Torino exemplifies a city that actually benefited from hosting the Olympics, which in 2006 aided Torino’s transformation from an industrial town (Fiat) to a very lively, cosmopolitan city with cafes, galleries and modern and ancient museums.
High above the city, the Monte dei Cappuccini glows under an art installation.
Truffles! We traveled to nearby Alba to attend the festival. The Piedmont region of Italy (in the north, near France) is famous for it’s truffles and chocolate, and other wonderful things to consume. We can thank Torino for vermouth, ice cream on a stick and the slow food movement. There’s also a lovely beverage called Bicerin=hot chocolate+espresso+cream : )
The fam! Pictured here: Francesca’s cousin Paolo, her grandparents and her mom, whom we stayed with. This photo was taken at her grandparents’ apartment, where we enjoyed a wonderful lunch that included polpette. This is the Italian word for meatballs, but in Italy, polpette can be made of meat or vegetables, and her grandmother made them with eggplant. Sooo good. So so good. She was really frying away in that kitchen of hers.
Palazzo Reale (Royal Palace of Turin) of the House of Savoy, which ruled the kingdom of Italy until the mid-twentith century. Some more interesting info from Wikipedia:
“Turin, like the rest of Piedmont, was annexed by the French Empire in 1802. The city thus became seat of the prefecture of Pôdepartment until the fall of Napoleon in 1814, when the Kingdom of Piedmont-Sardinia was restored with Turin as its capital. In the following decades, the Kingdom of Piedmont-Sardinia led the struggle towards theunification of Italy. In 1861, Turin became the capital of the newly proclaimed united Kingdom of Italy until 1865, when the capital was moved to Florence and then to Rome after the conquest of the Papal States in 1870. In 1871, the Fréjus Tunnel was opened, making Turin an important communication node between Italy and France. The city in that period had 250,000 inhabitants. Some of the most iconic landmarks of the city, like the Mole Antonelliana, the Egyptian Museum, the Gran Madre di Dio Church and Piazza Vittorio Veneto were built in this period. The late 1800s were also a periop of rapid industrialization, especially in the automotive sector: in 1899 Fiat was established in the city, followed by Lancia in 1906. The Universal Exposition held in Turin in 1902 is often considered the pinnacle of Art Nouveau design, and the city hosted the same event in 1911. By this time, Turin had grown to 430,000 inhabitants.”

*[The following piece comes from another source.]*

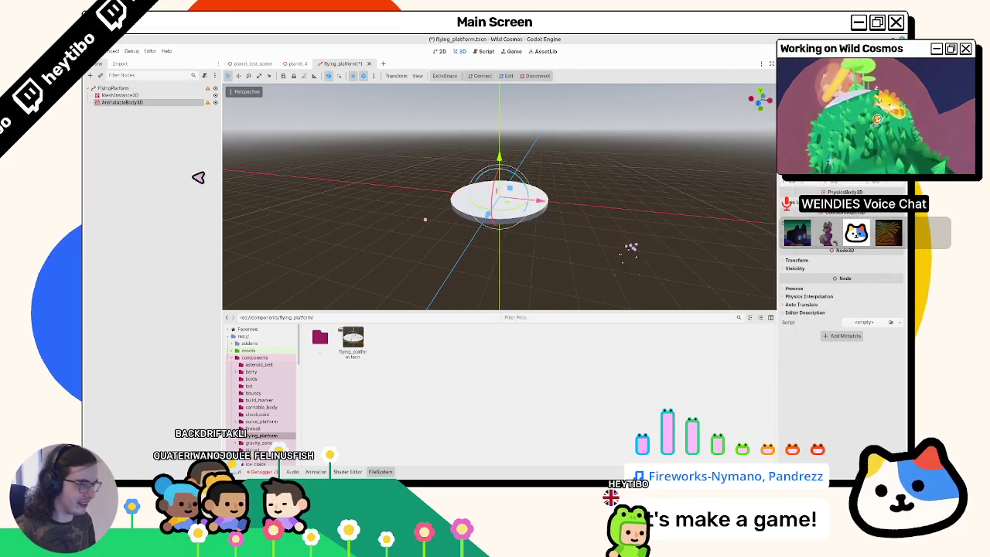
key("ctrl+a")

At some point during our adventures in the rain, my socks became so soaked that I needed to buy a new pair, which I did in this shop. Conveniently, the button on my coat chose this time to pop off and the lady at the register volunteered to sew it back on for me. So sweet! Customer service does exist in some parts of this world.
Charlie Bird jazz pub: pizza, music and wine! This place was awesome and I definitely plan on going back.

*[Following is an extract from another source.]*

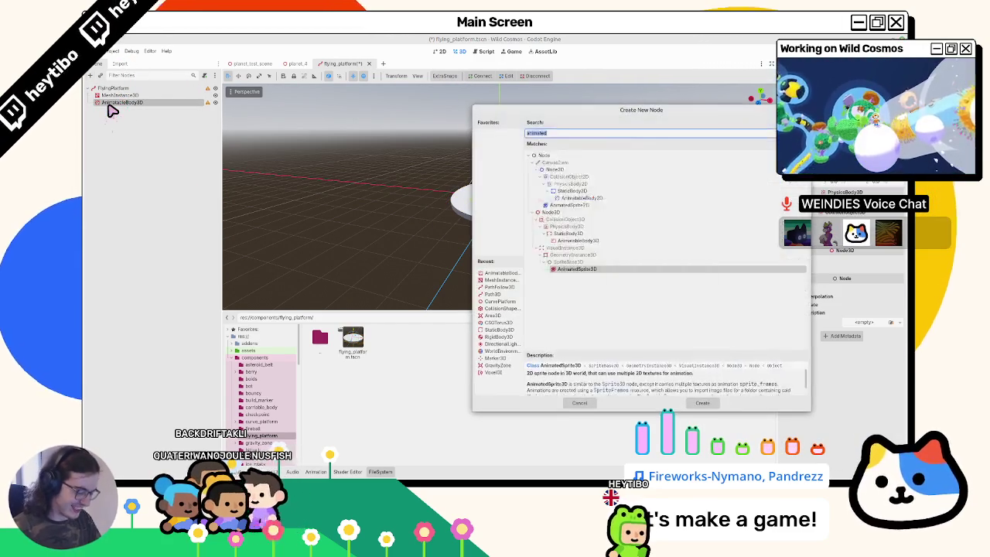
type("collision")
key("Return")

They’re not as bad as the Spanish, but Italians love staying out late (so, so late). I like to be in bed by 11, but occasionally I’ll be a sport. Here’s a little trick I learned at this place around 2 a.m.: a shot of espresso followed by absinthe will wake you right up. Zing!

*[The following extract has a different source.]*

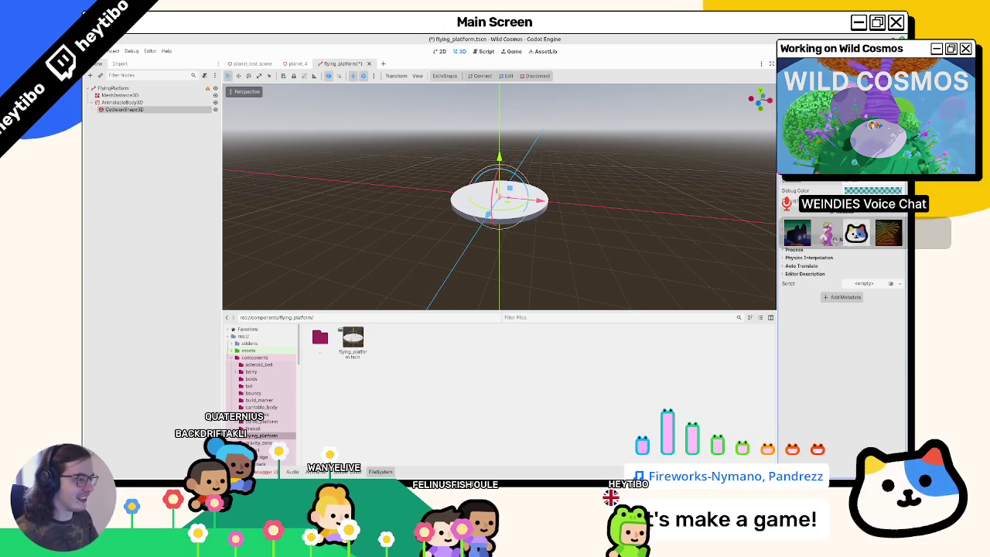
Save the scene and attach a new flying_platform.gd script to FlyingPlatform
key("ctrl+s")
left_click(122, 102)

In addition to partying, gallery hopping and listening to music, Torino offers opera, theatre and plenty of other places to visit, including the National Museum of Cinema, the Egyptian Museum of Turin (home to the largest collection of artifacts outside Egypt) and the Shroud of Turin, supposedly the cloth Jesus was buried in (located in the Cathedral of St. John the Baptist, the Shroud is only displayed once a decade. Around Easter, CBS posted this interesting blurb).